Supplied passage =>
....
Following the war, he settled in San Diego and attended college under the GI Bill. He became a skilled welder and metallurgist.

During the 1960’s, Eugene became the first Black president of his local Ironworkers Union, and later as shipbuilding foreman, he was responsible for leading a large crew that built several ships at National Steel in San Diego.

Eugene moved to Oregon in 1968, where his first job was working as a welder for Gundersons.  In the early 70’s, he was employed by PortlandCommunity College as a welding and metallurgy instructor.

It was in the mid-1970’s that Eugene embarked on a lifelong dedication to community activism and leadership.  He was committed to economic and job development, skill training, and homeownership as a means to help break the cycle of poverty, devastation, and despair throughout low-income communities.  He believed in the old adage that “If I give you a fish, you eat for a day; if I teach you to fish, you eat for a lifetime!”
....
Source records:
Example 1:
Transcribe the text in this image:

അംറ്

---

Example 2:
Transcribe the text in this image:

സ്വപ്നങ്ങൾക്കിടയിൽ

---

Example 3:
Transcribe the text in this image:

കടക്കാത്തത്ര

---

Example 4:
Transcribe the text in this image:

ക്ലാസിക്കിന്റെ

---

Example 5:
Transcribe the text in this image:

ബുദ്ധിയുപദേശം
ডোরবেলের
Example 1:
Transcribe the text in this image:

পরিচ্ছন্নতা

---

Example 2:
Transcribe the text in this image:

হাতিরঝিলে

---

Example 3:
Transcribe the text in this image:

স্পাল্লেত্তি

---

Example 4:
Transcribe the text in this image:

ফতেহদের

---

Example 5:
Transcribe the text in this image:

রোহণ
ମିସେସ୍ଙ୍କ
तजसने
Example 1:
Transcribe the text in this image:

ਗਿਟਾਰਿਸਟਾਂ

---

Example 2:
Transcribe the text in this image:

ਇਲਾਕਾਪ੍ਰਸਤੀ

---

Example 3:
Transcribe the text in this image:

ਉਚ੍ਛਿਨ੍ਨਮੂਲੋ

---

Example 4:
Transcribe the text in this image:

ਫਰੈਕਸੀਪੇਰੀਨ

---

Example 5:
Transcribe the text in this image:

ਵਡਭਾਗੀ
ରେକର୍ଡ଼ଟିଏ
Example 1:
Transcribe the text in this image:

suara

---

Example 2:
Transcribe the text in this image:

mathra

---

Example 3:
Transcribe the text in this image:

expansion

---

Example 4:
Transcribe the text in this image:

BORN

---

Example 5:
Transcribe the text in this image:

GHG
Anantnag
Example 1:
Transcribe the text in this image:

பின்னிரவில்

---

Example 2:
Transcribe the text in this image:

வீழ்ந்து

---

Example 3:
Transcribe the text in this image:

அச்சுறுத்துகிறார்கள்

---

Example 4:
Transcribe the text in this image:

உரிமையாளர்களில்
....
What is needed => Change "foreman" to "supervisor" in the passage about Eugene, starting with "During the 1960’s, Eugene" and going on through "in San Diego.", and give that part again.

Output for this task =>
During the 1960’s, Eugene became the first Black president of his local Ironworkers Union, and later as shipbuilding supervisor, he was responsible for leading a large crew that built several ships at National Steel in San Diego.